*GIVEN DATA:*
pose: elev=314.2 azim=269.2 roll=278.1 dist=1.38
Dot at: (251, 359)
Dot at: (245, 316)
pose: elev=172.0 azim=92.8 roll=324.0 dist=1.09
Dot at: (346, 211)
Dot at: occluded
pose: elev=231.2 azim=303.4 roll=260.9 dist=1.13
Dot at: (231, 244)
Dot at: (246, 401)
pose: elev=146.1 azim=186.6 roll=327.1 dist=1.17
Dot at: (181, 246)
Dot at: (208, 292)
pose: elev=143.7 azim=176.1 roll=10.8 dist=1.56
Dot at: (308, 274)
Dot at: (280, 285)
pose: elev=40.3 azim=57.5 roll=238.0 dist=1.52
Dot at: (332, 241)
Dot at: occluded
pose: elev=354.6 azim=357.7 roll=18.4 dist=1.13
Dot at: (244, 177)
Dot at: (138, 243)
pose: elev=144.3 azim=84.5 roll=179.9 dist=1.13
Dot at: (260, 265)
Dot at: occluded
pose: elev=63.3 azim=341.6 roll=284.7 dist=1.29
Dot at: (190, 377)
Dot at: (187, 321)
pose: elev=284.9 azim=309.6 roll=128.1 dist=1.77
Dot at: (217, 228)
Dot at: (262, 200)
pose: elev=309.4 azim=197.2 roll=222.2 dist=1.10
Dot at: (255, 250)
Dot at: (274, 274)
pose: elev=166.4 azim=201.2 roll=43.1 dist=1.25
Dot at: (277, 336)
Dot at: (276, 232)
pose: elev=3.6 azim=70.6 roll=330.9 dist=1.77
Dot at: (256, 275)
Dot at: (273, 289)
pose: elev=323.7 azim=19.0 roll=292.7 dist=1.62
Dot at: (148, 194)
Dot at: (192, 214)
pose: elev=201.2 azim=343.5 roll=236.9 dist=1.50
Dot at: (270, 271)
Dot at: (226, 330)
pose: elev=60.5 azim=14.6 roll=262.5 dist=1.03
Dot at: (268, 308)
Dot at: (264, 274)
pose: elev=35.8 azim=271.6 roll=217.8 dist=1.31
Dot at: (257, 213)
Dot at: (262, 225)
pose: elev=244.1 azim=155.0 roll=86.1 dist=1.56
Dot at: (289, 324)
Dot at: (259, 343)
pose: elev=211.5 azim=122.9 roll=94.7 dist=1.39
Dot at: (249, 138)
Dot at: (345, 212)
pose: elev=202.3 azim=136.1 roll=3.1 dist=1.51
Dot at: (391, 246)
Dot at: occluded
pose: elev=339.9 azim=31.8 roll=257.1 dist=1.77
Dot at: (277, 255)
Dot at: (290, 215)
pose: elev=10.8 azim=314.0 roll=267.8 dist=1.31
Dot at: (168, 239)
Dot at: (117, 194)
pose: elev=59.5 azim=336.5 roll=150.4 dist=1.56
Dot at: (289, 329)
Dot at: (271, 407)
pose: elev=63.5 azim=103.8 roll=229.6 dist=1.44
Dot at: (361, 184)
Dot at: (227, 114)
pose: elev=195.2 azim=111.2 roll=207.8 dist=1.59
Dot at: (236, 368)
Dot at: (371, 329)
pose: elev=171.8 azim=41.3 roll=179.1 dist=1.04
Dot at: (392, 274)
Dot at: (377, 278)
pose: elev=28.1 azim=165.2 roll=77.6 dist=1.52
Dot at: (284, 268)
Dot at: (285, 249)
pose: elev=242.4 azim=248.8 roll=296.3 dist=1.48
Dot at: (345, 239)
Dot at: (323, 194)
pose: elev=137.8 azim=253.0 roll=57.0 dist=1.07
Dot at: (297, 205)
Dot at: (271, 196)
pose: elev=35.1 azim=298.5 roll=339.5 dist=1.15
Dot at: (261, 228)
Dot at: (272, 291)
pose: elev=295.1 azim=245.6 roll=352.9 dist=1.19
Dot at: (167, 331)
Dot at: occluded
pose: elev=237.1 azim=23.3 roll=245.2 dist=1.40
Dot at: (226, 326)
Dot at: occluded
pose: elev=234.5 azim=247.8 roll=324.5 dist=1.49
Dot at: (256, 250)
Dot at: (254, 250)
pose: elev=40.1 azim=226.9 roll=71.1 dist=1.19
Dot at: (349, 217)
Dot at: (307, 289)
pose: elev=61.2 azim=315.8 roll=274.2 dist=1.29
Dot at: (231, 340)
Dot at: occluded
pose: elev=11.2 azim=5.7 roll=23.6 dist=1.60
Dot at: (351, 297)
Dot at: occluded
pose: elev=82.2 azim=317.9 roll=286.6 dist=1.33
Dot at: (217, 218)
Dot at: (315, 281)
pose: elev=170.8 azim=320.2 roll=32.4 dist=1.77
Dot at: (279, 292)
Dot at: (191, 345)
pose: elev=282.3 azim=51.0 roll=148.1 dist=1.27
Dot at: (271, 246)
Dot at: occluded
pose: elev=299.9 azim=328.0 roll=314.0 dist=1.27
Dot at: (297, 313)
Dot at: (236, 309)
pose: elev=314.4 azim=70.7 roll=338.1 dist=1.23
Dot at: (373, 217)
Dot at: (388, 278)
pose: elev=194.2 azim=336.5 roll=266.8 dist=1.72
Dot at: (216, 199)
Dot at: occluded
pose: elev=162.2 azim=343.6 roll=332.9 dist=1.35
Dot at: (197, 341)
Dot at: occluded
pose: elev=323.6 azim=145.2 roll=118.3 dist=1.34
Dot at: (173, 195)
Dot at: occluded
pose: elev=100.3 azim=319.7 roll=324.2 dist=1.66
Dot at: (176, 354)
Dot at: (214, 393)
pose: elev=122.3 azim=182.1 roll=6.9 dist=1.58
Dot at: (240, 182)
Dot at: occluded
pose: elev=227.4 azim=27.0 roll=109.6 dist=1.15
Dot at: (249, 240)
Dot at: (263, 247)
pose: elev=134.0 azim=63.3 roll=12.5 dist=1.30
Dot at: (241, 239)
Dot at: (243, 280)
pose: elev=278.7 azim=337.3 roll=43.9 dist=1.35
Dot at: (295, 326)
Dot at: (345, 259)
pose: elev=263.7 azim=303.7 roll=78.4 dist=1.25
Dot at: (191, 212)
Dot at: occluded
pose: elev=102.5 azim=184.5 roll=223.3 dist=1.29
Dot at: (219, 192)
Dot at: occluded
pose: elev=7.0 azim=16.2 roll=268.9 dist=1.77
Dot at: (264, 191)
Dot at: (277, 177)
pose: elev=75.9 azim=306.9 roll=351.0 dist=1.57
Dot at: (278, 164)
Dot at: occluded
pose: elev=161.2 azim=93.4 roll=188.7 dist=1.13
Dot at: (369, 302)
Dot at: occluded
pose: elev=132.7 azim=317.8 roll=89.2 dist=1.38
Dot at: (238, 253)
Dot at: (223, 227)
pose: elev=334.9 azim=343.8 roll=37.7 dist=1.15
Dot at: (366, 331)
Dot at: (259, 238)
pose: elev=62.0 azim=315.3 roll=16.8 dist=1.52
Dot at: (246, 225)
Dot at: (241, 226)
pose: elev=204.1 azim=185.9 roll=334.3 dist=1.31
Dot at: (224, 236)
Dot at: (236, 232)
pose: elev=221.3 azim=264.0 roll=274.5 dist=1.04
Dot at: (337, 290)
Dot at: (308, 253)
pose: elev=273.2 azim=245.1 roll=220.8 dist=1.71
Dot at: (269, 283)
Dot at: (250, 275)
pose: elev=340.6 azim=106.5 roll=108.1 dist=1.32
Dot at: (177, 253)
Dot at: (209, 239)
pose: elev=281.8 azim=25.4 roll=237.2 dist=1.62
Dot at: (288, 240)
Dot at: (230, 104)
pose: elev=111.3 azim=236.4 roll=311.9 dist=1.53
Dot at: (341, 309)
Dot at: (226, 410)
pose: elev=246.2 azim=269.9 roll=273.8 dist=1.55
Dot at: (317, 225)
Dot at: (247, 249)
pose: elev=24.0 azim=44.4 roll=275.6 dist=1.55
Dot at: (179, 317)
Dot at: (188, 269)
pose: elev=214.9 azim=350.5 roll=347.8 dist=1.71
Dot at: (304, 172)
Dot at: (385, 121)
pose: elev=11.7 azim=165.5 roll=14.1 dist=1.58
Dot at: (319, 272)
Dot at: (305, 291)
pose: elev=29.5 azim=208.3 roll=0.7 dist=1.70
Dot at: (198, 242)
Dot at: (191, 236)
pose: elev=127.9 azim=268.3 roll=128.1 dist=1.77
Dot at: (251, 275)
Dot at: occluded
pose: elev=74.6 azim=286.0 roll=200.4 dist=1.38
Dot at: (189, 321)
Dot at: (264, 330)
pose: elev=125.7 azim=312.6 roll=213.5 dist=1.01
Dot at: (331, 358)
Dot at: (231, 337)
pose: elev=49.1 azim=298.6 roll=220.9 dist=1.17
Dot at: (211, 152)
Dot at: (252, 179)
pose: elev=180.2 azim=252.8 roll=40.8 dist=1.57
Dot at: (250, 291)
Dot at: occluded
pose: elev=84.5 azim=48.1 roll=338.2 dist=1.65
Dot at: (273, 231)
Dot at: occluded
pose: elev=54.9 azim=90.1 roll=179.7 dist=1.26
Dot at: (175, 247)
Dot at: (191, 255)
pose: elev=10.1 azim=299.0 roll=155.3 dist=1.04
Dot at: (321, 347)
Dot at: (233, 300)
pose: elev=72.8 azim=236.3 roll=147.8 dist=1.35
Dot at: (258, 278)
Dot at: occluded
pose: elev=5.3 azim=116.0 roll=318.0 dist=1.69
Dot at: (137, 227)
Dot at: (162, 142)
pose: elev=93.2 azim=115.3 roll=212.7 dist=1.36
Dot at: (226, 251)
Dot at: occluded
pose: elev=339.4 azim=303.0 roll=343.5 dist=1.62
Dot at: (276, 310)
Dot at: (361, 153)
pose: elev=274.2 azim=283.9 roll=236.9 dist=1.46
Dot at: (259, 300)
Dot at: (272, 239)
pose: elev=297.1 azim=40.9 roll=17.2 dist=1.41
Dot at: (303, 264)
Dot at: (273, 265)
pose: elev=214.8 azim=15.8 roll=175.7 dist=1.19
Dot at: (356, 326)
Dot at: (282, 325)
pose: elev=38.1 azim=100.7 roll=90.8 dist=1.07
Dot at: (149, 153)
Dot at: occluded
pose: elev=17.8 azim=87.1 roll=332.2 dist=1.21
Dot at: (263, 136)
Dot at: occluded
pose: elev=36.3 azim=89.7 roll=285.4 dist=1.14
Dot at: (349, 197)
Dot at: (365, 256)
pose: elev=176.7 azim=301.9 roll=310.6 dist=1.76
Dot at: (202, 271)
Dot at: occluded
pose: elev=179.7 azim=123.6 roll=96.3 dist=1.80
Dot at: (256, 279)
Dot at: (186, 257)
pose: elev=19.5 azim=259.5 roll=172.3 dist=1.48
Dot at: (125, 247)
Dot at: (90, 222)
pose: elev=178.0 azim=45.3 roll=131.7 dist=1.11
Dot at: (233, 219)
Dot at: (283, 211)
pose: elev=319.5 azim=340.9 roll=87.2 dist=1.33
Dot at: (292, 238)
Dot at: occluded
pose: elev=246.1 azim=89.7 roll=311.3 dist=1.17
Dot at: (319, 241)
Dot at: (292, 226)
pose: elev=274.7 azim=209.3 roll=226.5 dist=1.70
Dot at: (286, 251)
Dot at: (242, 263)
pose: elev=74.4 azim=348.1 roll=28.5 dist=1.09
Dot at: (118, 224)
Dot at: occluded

*AIM OF THE TASK:* Return the records unchanged, from the line containing "pose: elev=273.2 azim=245.1" through the line containing "Dot at: (252, 179)", with both of those lines included.

*FINISHED ANSWER:*
pose: elev=273.2 azim=245.1 roll=220.8 dist=1.71
Dot at: (269, 283)
Dot at: (250, 275)
pose: elev=340.6 azim=106.5 roll=108.1 dist=1.32
Dot at: (177, 253)
Dot at: (209, 239)
pose: elev=281.8 azim=25.4 roll=237.2 dist=1.62
Dot at: (288, 240)
Dot at: (230, 104)
pose: elev=111.3 azim=236.4 roll=311.9 dist=1.53
Dot at: (341, 309)
Dot at: (226, 410)
pose: elev=246.2 azim=269.9 roll=273.8 dist=1.55
Dot at: (317, 225)
Dot at: (247, 249)
pose: elev=24.0 azim=44.4 roll=275.6 dist=1.55
Dot at: (179, 317)
Dot at: (188, 269)
pose: elev=214.9 azim=350.5 roll=347.8 dist=1.71
Dot at: (304, 172)
Dot at: (385, 121)
pose: elev=11.7 azim=165.5 roll=14.1 dist=1.58
Dot at: (319, 272)
Dot at: (305, 291)
pose: elev=29.5 azim=208.3 roll=0.7 dist=1.70
Dot at: (198, 242)
Dot at: (191, 236)
pose: elev=127.9 azim=268.3 roll=128.1 dist=1.77
Dot at: (251, 275)
Dot at: occluded
pose: elev=74.6 azim=286.0 roll=200.4 dist=1.38
Dot at: (189, 321)
Dot at: (264, 330)
pose: elev=125.7 azim=312.6 roll=213.5 dist=1.01
Dot at: (331, 358)
Dot at: (231, 337)
pose: elev=49.1 azim=298.6 roll=220.9 dist=1.17
Dot at: (211, 152)
Dot at: (252, 179)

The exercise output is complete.